Before giving the order to accelerate, Nadine had set a dozen preset commands on her screens and hoped that they would be enough to cover what she found on the other side of the celestial body, because giving orders while accelerating at twenty times gravity was a tricky proposition at best. The sheer blast of energy given off by the enemy ships as they fired on the station, and the station and satellites fired back, was enough to give her pause as she reevaluated the situation on the fly. But the taskforce was most certainly committed now, and the only way out of this fight was through it.

With it taking almost every erg of mental and physical energy to do so, Nadine lifted her hand against the force of the acceleration and painfully reached out to key the first pre-arranged command. The taskforce fell into pairs, each cohort already assigned their targets, and lanced across space at their enemy like arrows from a bow. An analogy that Nadine personally thought suited them all the more, given the Cheyenne and the Hood were leading the charge.

“Hold…fire…” she ordered, painfully clenching her stomach to force air up from the diaphragm. “Close the gap, hit them in the teeth with our first salvo.”

“Aye aye, Admiral.”

Roberts didn’t sound much better, though that was probably wishful thinking on her part. While no member of the Solari Fleet, either science track or any other, was permitted to be out of shape, she knew well that her captain was one of those who treated workouts with the fervor of near religious devotion. By comparison, her slighter frame was clearly in need of more workouts.

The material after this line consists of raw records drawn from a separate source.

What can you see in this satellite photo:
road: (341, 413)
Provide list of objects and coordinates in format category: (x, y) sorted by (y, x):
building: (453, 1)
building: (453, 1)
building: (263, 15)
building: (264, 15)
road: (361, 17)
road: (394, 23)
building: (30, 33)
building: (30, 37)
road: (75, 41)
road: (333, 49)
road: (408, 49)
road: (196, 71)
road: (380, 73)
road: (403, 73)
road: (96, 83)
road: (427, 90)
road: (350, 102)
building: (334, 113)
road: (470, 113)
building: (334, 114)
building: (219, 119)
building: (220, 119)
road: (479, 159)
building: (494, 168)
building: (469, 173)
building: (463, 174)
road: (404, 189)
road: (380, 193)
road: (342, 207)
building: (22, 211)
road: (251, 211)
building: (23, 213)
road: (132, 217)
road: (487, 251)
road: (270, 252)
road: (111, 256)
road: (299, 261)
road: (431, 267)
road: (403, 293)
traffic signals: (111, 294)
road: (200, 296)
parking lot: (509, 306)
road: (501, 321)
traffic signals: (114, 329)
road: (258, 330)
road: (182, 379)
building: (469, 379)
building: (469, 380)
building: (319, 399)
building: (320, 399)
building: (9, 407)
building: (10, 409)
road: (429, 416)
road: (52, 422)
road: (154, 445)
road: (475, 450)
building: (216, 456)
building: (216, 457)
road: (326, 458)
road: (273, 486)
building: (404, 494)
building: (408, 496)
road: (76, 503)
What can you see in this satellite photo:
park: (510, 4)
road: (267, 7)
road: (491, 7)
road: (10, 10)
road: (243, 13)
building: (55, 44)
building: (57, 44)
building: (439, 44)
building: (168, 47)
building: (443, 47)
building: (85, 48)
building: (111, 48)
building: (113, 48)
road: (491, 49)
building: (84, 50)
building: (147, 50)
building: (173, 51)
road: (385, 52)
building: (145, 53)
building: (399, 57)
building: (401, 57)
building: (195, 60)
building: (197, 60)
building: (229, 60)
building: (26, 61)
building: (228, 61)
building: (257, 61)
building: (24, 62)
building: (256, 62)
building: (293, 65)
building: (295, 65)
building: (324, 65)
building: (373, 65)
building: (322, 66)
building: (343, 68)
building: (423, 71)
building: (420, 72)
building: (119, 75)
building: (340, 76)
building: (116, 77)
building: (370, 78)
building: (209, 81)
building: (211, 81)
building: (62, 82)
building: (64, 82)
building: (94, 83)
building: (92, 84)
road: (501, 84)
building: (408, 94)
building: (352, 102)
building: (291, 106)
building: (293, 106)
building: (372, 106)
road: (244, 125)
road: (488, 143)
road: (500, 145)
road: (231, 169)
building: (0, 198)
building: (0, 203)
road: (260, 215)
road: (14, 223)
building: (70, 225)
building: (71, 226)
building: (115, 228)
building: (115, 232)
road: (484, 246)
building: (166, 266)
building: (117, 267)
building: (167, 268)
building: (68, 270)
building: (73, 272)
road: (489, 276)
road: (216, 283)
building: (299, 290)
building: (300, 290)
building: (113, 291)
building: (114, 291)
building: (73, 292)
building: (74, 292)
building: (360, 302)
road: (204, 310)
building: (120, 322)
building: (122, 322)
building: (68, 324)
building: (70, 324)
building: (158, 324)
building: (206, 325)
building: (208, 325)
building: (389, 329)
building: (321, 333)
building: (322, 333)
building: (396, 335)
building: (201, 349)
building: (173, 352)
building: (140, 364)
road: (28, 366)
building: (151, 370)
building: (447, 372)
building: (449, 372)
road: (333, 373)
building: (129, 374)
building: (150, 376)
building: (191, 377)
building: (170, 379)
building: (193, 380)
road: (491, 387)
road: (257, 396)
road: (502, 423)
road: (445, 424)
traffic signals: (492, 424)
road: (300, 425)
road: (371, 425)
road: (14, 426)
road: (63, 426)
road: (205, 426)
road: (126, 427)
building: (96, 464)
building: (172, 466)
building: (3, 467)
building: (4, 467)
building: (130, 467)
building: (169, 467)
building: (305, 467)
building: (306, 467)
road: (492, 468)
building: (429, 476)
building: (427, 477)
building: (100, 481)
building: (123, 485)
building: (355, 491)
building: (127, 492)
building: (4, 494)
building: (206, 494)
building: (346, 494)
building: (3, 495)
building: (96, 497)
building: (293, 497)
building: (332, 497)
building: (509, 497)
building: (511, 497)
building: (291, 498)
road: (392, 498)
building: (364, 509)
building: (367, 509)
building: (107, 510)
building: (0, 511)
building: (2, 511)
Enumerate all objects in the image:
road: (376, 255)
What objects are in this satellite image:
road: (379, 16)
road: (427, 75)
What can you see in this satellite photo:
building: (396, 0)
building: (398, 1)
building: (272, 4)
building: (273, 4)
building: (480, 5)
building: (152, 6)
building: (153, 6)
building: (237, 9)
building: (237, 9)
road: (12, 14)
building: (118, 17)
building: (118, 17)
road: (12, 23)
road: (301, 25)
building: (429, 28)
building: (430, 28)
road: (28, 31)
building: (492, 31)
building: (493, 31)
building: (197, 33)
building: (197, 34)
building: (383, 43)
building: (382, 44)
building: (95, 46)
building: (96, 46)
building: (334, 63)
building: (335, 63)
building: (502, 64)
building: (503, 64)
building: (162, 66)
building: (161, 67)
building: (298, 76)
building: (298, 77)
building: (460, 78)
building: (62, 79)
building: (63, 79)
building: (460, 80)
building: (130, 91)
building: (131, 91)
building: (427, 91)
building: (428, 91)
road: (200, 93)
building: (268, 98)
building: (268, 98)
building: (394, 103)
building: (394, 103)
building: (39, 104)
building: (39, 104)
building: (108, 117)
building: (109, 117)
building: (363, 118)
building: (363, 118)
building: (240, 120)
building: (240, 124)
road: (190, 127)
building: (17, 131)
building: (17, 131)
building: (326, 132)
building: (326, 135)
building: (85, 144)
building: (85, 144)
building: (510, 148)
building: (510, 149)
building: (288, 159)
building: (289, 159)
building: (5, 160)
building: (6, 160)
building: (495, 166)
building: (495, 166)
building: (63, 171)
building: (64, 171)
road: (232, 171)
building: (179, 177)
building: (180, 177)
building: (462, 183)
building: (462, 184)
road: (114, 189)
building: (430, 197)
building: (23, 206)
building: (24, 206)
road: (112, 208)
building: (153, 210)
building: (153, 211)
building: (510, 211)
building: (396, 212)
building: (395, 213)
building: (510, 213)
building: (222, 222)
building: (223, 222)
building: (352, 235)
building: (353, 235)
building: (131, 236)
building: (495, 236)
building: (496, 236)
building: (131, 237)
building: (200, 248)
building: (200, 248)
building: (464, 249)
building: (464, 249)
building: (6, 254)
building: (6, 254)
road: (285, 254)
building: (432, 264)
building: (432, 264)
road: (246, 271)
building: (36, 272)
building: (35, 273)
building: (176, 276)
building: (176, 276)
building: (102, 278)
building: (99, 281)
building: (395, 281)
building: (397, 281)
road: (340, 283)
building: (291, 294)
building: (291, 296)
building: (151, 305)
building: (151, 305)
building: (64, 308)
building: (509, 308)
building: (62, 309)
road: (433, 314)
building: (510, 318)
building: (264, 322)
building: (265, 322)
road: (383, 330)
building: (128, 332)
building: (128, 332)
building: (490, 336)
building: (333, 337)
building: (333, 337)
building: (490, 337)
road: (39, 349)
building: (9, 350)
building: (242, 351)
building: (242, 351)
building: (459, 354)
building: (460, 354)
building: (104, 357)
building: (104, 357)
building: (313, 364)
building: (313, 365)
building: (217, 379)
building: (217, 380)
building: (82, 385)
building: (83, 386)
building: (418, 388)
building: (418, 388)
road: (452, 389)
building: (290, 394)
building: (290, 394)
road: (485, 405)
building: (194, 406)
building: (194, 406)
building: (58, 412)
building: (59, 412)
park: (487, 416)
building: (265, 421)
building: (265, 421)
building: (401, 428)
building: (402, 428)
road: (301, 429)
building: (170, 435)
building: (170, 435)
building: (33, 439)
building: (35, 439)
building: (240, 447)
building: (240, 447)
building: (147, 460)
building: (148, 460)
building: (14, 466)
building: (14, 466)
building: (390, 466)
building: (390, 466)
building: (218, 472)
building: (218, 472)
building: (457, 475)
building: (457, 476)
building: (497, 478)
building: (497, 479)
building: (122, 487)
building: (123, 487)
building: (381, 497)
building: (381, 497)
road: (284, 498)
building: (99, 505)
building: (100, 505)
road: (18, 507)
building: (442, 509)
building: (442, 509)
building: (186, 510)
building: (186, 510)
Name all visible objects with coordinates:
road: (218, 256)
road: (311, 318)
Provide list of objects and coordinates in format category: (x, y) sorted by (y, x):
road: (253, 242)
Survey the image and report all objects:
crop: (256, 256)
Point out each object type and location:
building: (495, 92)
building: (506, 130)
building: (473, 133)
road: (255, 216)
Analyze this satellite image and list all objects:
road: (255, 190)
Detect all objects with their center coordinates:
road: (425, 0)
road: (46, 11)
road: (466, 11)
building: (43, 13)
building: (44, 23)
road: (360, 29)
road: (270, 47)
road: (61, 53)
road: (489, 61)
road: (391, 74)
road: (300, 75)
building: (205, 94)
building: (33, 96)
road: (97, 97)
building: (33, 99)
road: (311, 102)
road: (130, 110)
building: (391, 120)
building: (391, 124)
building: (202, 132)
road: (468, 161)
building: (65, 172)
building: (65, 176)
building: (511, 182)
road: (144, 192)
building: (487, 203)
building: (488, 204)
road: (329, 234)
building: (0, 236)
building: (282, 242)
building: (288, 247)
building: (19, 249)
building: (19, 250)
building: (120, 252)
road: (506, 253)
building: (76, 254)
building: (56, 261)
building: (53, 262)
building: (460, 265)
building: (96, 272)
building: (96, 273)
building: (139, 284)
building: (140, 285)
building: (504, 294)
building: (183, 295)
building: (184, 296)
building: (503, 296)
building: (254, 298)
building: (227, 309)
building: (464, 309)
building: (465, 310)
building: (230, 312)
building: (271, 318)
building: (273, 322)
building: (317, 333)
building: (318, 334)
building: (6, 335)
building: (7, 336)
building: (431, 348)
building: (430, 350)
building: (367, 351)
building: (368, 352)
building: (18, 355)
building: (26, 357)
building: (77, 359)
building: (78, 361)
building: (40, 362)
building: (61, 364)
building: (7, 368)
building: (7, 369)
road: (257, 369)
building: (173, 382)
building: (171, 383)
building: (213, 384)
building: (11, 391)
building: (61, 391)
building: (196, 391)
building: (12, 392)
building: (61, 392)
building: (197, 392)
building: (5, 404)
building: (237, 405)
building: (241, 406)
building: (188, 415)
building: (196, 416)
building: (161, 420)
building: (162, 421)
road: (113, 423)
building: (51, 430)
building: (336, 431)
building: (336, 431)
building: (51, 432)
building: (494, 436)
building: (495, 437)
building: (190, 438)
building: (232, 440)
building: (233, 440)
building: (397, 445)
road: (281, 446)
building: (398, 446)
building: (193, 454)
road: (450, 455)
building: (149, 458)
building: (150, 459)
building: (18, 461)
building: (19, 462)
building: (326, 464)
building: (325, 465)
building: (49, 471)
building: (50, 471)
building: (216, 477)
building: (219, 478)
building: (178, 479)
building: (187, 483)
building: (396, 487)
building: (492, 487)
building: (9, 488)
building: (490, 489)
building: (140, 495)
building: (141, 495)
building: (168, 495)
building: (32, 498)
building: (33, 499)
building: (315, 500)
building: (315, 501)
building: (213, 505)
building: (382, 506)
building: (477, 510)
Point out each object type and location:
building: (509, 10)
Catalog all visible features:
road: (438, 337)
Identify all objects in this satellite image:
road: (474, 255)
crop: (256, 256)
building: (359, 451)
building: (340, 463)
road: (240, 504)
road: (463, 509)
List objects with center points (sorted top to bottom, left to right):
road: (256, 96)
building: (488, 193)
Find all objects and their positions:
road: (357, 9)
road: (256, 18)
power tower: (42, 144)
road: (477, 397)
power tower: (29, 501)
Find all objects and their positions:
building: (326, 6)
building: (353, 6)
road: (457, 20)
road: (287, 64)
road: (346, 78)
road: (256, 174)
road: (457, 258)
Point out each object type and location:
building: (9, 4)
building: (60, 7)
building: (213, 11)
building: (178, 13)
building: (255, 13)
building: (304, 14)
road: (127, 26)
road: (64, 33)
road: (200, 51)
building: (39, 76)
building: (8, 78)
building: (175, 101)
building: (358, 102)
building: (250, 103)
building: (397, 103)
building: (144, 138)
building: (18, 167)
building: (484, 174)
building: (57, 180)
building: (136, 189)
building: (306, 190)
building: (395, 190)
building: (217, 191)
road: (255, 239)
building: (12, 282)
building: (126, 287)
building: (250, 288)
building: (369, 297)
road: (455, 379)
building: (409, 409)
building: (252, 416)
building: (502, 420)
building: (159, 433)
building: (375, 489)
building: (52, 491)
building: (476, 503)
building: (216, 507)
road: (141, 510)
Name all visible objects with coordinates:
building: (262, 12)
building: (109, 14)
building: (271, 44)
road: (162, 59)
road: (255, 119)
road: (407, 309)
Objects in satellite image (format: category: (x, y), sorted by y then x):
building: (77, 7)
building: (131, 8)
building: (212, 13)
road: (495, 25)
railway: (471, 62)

I’ll have to have Gwen put it on my schedule,
she thought, rather inanely she supposed,
tomorrow.

In space, even orbital space, distances are rarely measured in less than hundreds of kilometers. In this case, they were already moving over a hundred thousand kilometers an hour, and it would be several minutes before they crossed plots with the enemy flotilla. There was just something about those numbers that felt totally unreal to her as she watched them form on her displays.